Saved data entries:
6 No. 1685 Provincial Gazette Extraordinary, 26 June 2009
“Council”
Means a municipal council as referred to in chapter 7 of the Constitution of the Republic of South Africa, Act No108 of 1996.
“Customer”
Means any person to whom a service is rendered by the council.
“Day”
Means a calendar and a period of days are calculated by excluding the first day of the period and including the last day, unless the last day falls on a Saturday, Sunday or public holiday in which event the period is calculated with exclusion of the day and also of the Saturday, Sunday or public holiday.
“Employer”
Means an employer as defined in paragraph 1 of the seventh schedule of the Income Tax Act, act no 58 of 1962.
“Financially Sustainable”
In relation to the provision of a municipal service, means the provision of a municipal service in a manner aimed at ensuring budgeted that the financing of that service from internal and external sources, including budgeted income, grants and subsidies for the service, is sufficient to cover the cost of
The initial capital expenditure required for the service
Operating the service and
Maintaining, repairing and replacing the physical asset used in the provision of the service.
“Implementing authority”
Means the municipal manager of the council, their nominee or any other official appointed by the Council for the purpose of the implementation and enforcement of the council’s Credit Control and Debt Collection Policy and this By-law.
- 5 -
...
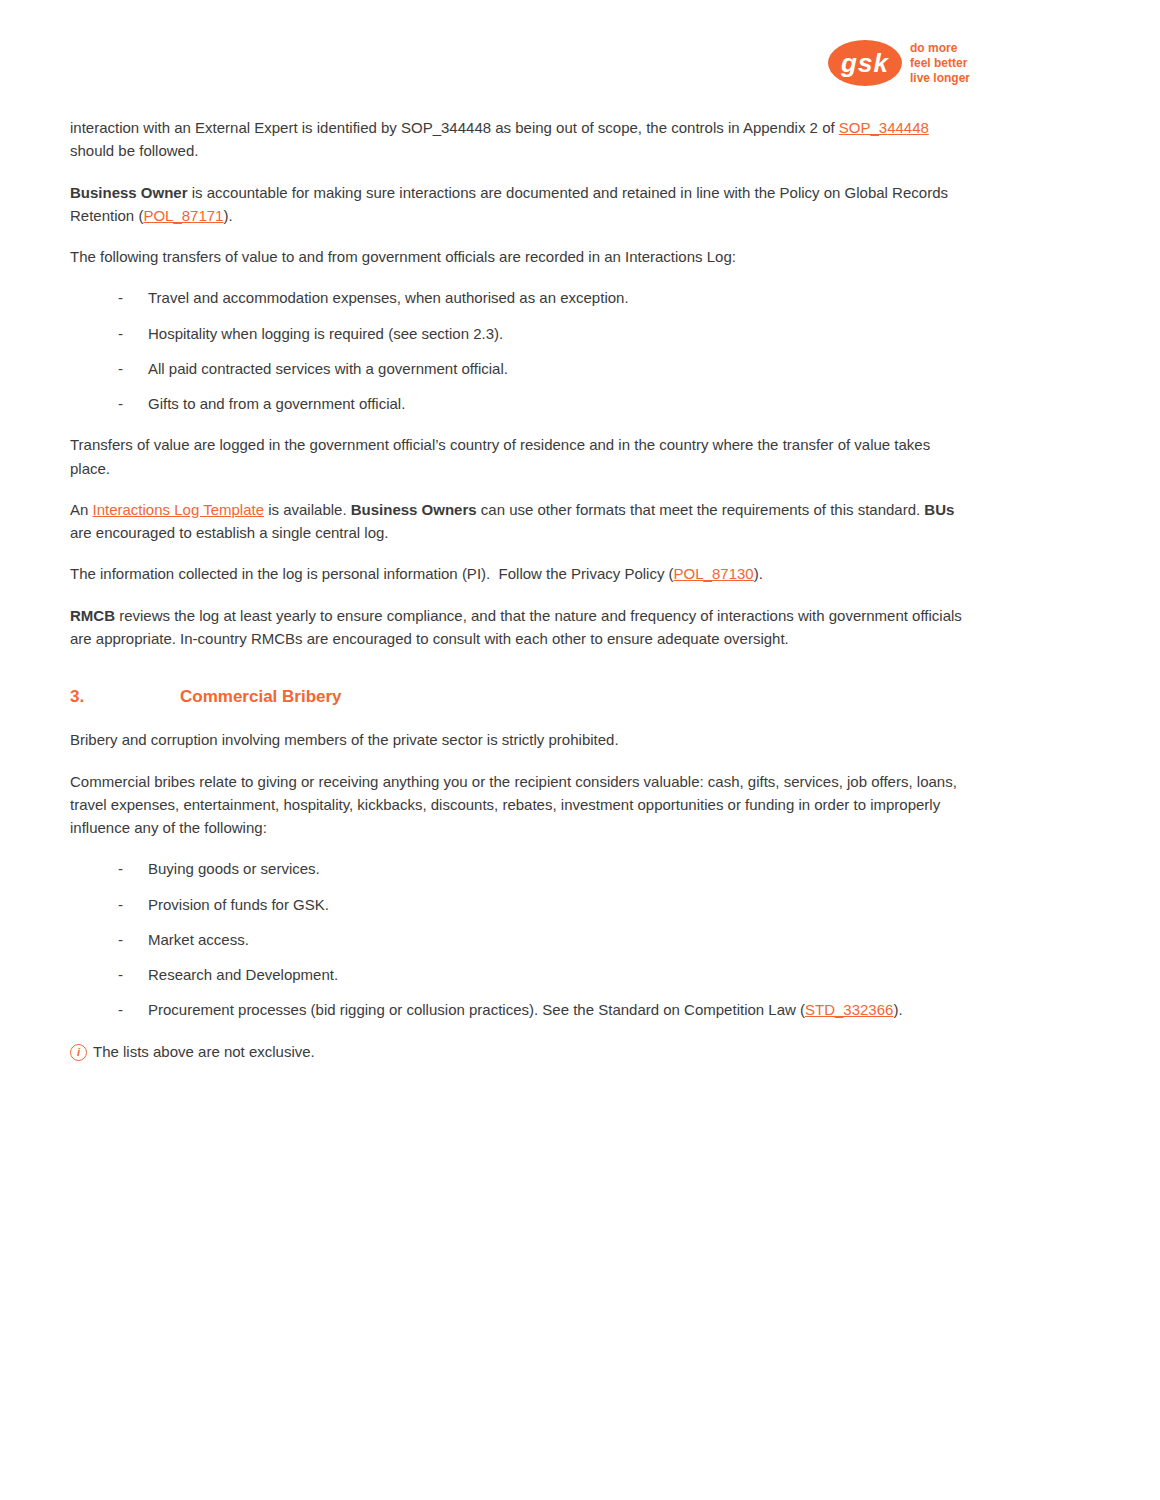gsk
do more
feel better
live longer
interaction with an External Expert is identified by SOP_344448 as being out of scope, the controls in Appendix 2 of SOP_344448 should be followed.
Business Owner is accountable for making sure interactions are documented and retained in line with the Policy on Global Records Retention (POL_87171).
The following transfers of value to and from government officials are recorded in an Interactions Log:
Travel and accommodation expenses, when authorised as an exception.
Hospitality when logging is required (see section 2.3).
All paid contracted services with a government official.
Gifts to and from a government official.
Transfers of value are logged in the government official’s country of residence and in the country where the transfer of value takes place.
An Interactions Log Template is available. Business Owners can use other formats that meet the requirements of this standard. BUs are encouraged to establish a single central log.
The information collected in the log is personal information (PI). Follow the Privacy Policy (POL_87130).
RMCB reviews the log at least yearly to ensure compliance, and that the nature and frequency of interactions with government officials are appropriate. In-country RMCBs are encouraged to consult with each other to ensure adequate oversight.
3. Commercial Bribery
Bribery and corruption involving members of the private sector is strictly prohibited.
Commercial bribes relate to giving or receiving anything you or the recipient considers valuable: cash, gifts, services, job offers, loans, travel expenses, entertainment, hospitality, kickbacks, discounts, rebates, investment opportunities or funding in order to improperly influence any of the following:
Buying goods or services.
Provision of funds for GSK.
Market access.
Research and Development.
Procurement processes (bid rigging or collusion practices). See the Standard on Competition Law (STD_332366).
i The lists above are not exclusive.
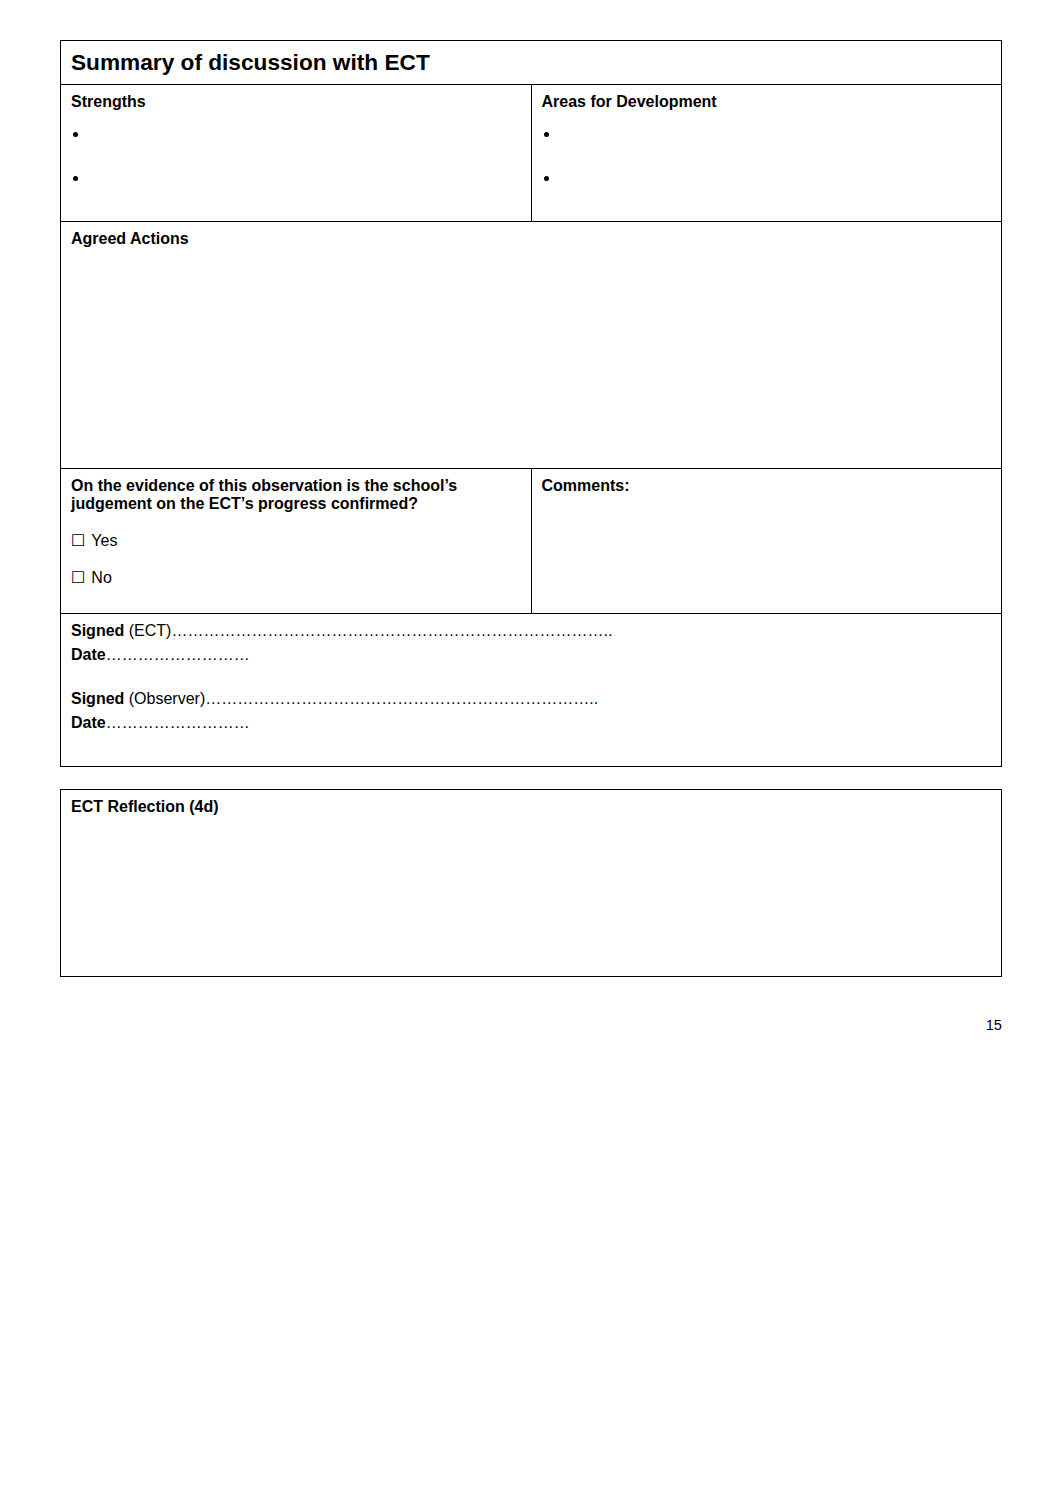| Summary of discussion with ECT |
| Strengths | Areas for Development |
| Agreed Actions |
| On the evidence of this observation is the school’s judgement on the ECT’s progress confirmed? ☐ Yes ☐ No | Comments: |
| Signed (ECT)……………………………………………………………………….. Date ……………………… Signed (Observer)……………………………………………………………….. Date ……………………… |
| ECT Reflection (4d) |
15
==
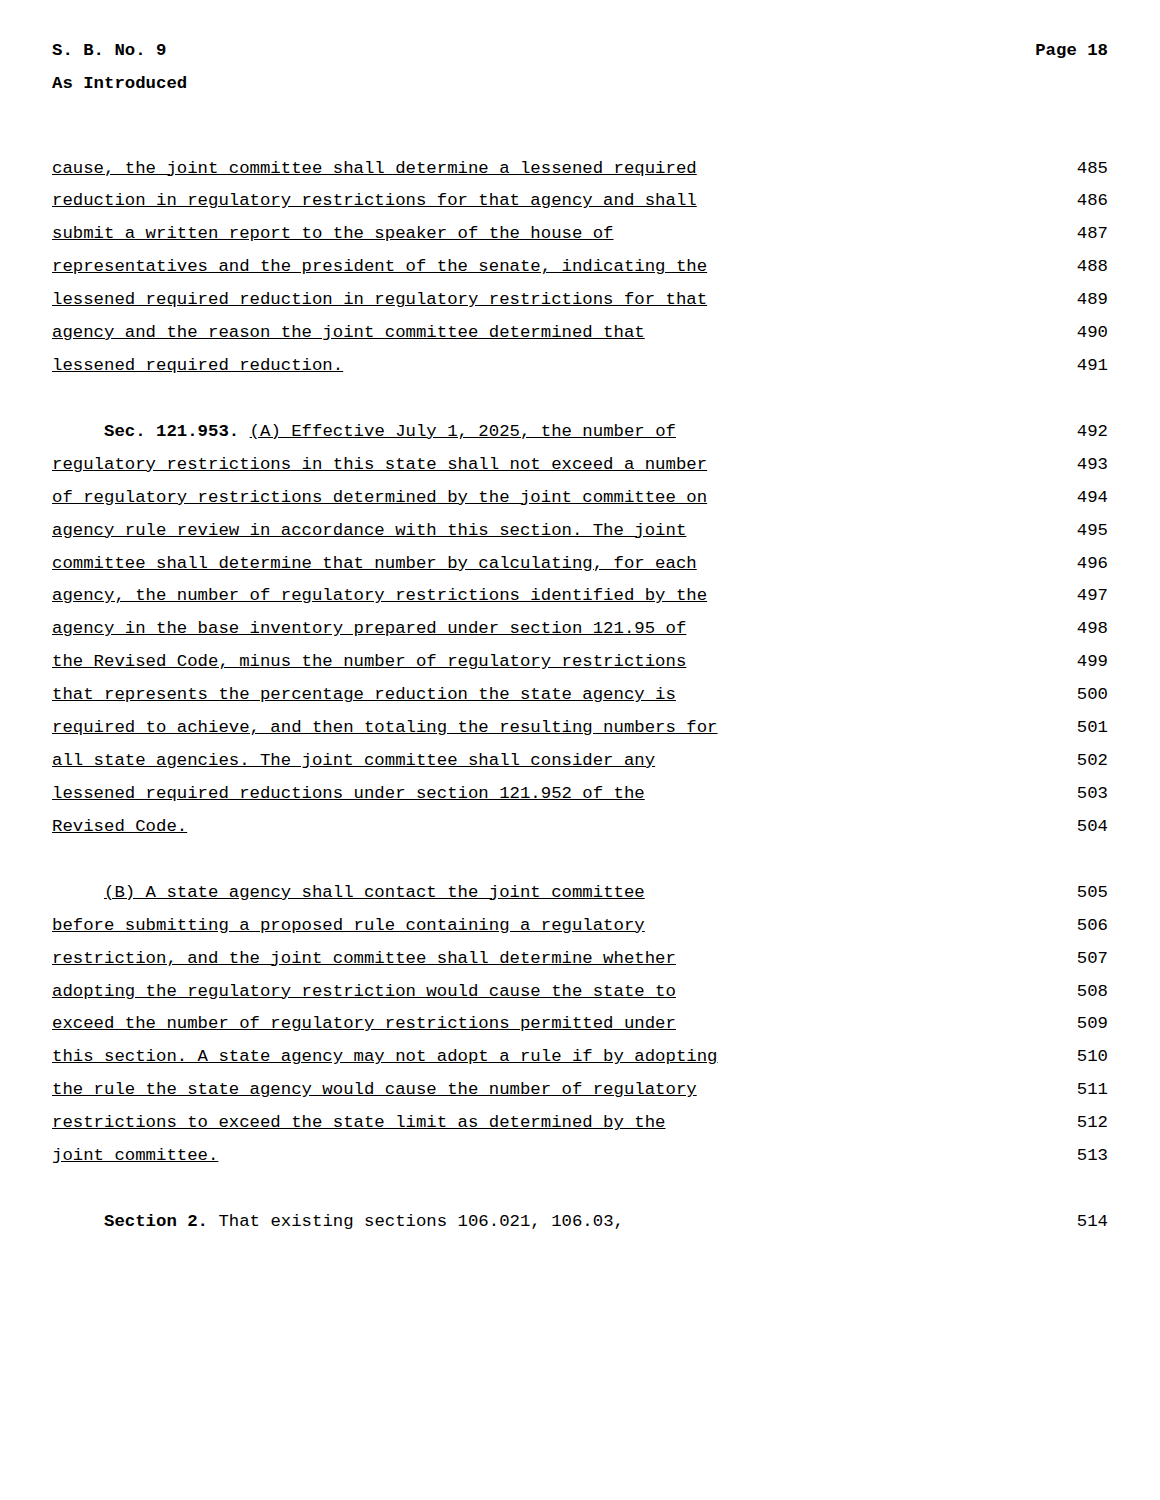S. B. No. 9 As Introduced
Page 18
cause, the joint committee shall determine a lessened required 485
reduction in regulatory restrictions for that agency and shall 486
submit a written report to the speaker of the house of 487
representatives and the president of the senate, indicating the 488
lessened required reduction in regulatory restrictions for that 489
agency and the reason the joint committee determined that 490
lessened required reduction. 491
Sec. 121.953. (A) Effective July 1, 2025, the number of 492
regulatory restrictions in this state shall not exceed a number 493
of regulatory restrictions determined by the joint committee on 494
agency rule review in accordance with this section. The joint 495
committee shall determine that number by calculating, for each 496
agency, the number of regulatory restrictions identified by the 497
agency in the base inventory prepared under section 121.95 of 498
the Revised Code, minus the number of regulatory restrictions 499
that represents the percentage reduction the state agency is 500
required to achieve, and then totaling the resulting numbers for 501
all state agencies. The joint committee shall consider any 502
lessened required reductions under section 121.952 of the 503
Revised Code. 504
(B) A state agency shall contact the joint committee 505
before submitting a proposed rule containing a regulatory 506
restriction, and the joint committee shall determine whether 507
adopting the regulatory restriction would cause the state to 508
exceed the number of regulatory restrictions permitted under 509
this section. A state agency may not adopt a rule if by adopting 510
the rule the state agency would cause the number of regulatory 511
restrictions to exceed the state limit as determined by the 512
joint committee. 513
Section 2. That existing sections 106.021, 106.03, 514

**Exercise goal:** When a line of the entries above contains the word "joint", include it in a tally, then give that tally alone.

**Answer to the problem:** 8